== Problem description ==
Go through the lines below and copy any that hold the string "deine".
═════ The records
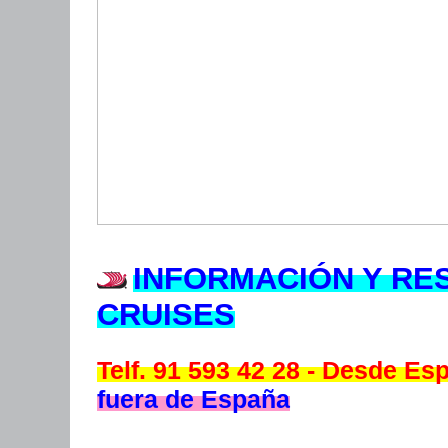
INFORMACIÓN Y RE
CRUISES
Telf. 91 593 42 28 - Desde E
fuera de España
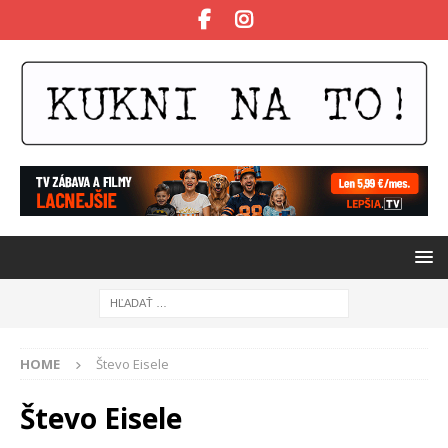
HOME
Števo Eisele
Števo Eisele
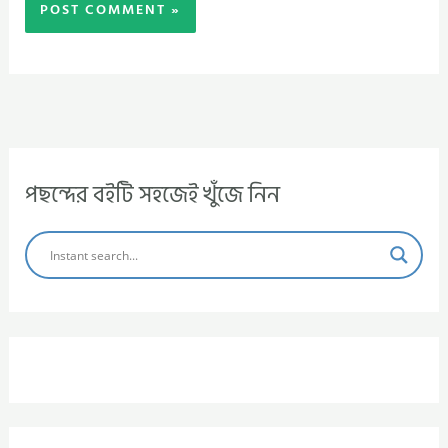
পছন্দের বইটি সহজেই খুঁজে নিন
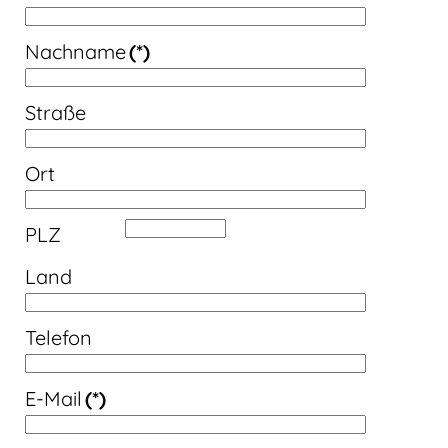
Nachname
(*)
Straße
Ort
PLZ
Land
Telefon
E-Mail
(*)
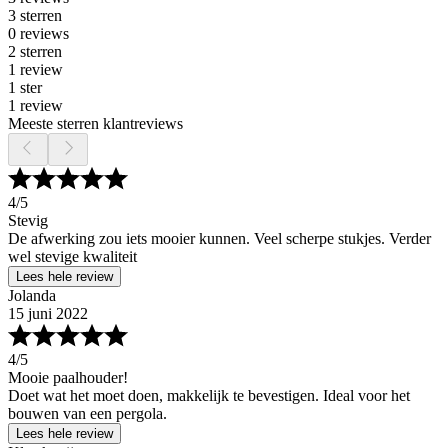
3 sterren
0 reviews
2 sterren
1 review
1 ster
1 review
Meeste sterren klantreviews
4
/5
Stevig
De afwerking zou iets mooier kunnen. Veel scherpe stukjes. Verder
wel stevige kwaliteit
Lees hele review
Jolanda
15 juni 2022
4
/5
Mooie paalhouder!
Doet wat het moet doen, makkelijk te bevestigen. Ideal voor het
bouwen van een pergola.
Lees hele review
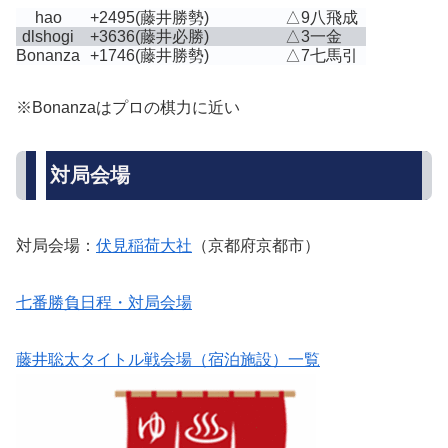
hao
+2495
(藤井勝勢)
△9八飛成
dlshogi
+3636
(藤井必勝)
△3一金
Bonanza
+1746
(藤井勝勢)
△7七馬引
※Bonanzaはプロの棋力に近い
対局会場
対局会場：
伏見稲荷大社
（京都府京都市）
七番勝負日程・対局会場
藤井聡太タイトル戦会場（宿泊施設）一覧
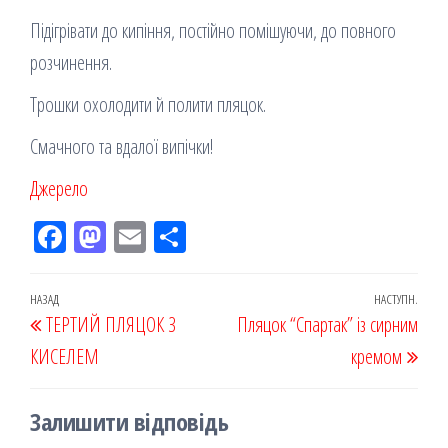
Підігрівати до кипіння, постійно помішуючи, до повного
розчинення.
Трошки охолодити й полити пляцок.
Смачного та вдалої випічки!
Джерело
Fac
M
Em
По
eb
ast
ail
діл
oo
od
ит
Навігація
Попередній
НАЗАД
НАСТУПН.
Наст
ТЕРТИЙ ПЛЯЦОК З
k
on
ис
Пляцок “Спартак” із сирним
записів
запис
запи
КИСЕЛЕМ
я
кремом
Залишити відповідь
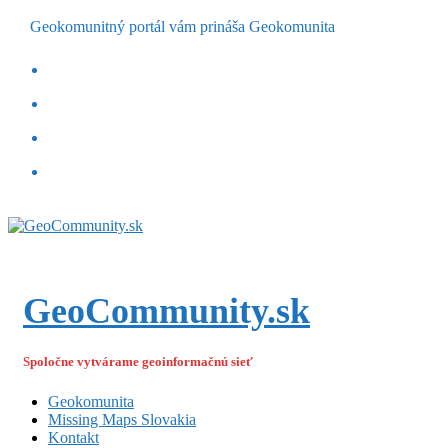
Geokomunitný portál vám prináša Geokomunita
GeoCommunity.sk
Spoločne vytvárame geoinformačnú sieť
Geokomunita
Missing Maps Slovakia
Kontakt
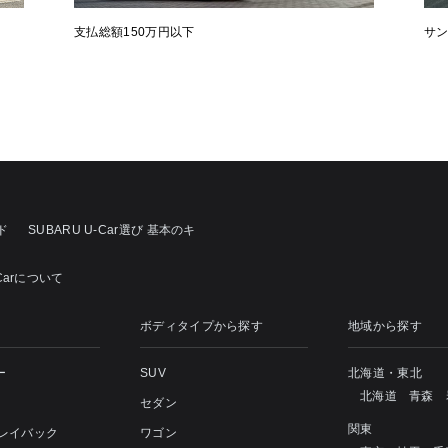
支払総額150万円以下
サ
ド
SUBARU U-Car選び 基本のキ
Carについて
ボディタイプから探す
地域から探す
ー
SUV
北海道・東北
北海道
青森
セダン
関東
 レイバック
ワゴン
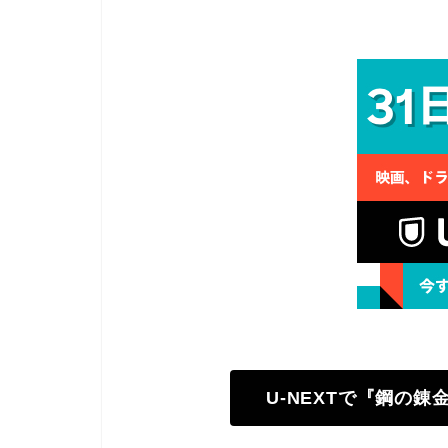
U-NEXTで『鋼の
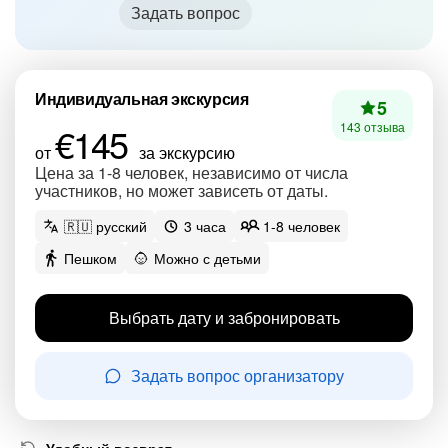
Задать вопрос
Индивидуальная экскурсия
5
€145
143 отзыва
от
за экскурсию
Цена за 1-8 человек, независимо от числа
участников, но может зависеть от даты.
🇷🇺 русский
3 часа
1-8 человек
Пешком
Можно с детьми
Выбрать дату и забронировать
Задать вопрос организатору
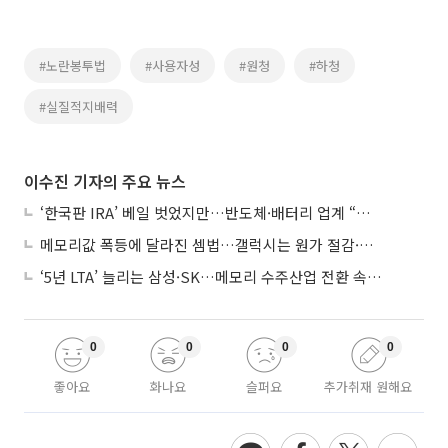
#노란봉투법
#사용자성
#원청
#하청
#실질적지배력
이수진 기자의 주요 뉴스
‘한국판 IRA’ 베일 벗었지만…반도체·배터리 업계 “시행령이 관건”
메모리값 폭등에 달라진 셈법…갤럭시는 원가 절감·아이폰은 서비스 확대
‘5년 LTA’ 늘리는 삼성·SK…메모리 수주산업 전환 속 다른 셈법
0
0
0
0
좋아요
화나요
슬퍼요
추가취재 원해요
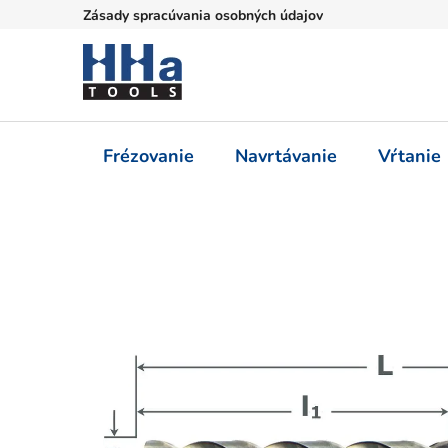
Prejsť
Zásady spracúvania osobných údajov
na
obsah
Frézovanie
Navrtávanie
Vŕtanie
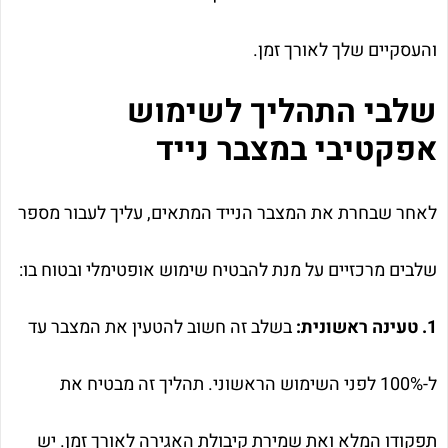
והעסקיים שלך לאורך זמן.
שלבי התהליך לשימוש
אפקטיבי במצבר נייד
לאחר שבחרת את המצבר הנייד המתאים, עליך לעבור מספר
שלבים מרכזיים על מנת להבטיח שימוש אופטימלי ובטוח בו:
1. טעינה ראשונית:
בשלב זה חשוב להטעין את המצבר עד
ל-100% לפני השימוש הראשוני. תהליך זה מבטיח את
תפקודו המלא ואת שמירת קיבולת האגירה לאורך זמן. יש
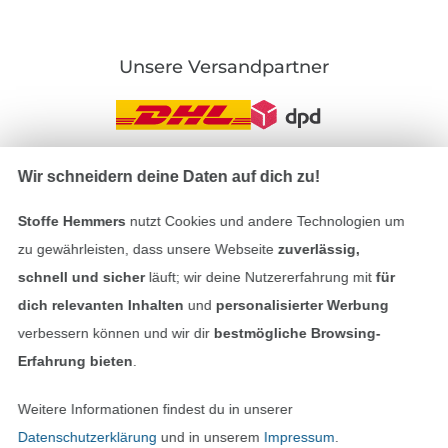
Unsere Versandpartner
Wir schneidern deine Daten auf dich zu!
In den deutschen Shop wechseln (aktuell gewählt
Stoffe Hemmers
nutzt Cookies und andere Technologien um
Impressum
zu gewährleisten, dass unsere Webseite
zuverlässig,
schnell und sicher
läuft; wir deine Nutzererfahrung mit
für
AGB
dich relevanten Inhalten
und
personalisierter Werbung
verbessern können und wir dir
bestmögliche Browsing-
Datenschutz
Erfahrung bieten
.
Widerrufsrecht
Weitere Informationen findest du in unserer
Kontakt
Datenschutzerklärung
und in unserem
Impressum
.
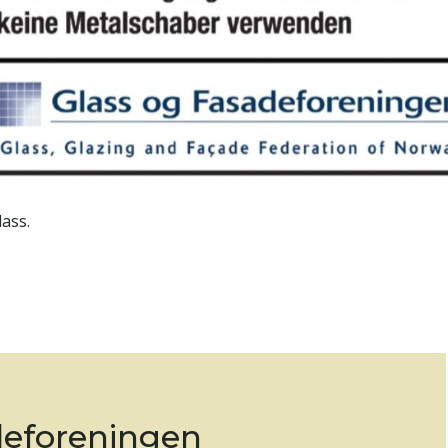
ass.
deforeningen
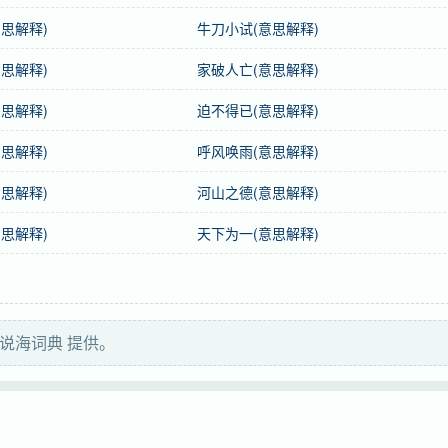
思解释)
牛刀小试(意思解释)
思解释)
家破人亡(意思解释)
人。
思解释)
迫不得已(意思解释)
思解释)
呼风唤雨(意思解释)
思解释)
河山之德(意思解释)
思解释)
天下为一(意思解释)
说海词典 提供。
qǐ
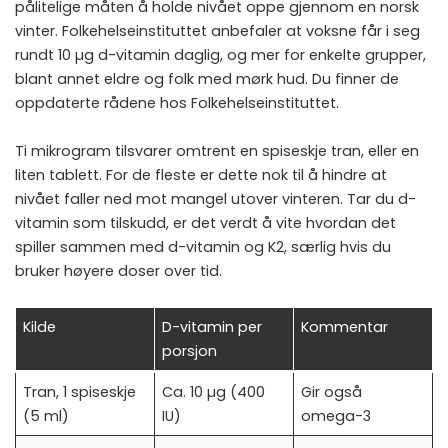
pålitelige måten å holde nivået oppe gjennom en norsk
vinter. Folkehelseinstituttet anbefaler at voksne får i seg
rundt 10 µg d-vitamin daglig, og mer for enkelte grupper,
blant annet eldre og folk med mørk hud. Du finner de
oppdaterte rådene hos
Folkehelseinstituttet
.
Ti mikrogram tilsvarer omtrent en spiseskje tran, eller en
liten tablett. For de fleste er dette nok til å hindre at
nivået faller ned mot mangel utover vinteren. Tar du d-
vitamin som tilskudd, er det verdt å vite hvordan det
spiller sammen med
d-vitamin og K2
, særlig hvis du
bruker høyere doser over tid.
Kilde
D-vitamin per
Kommentar
porsjon
Tran, 1 spiseskje
Ca. 10 µg (400
Gir også
(5 ml)
IU)
omega-3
══════════
== Exercise output ==
Wir schneidern deine Daten auf dich zu!
läuft; wir deine Nutzererfahrung mit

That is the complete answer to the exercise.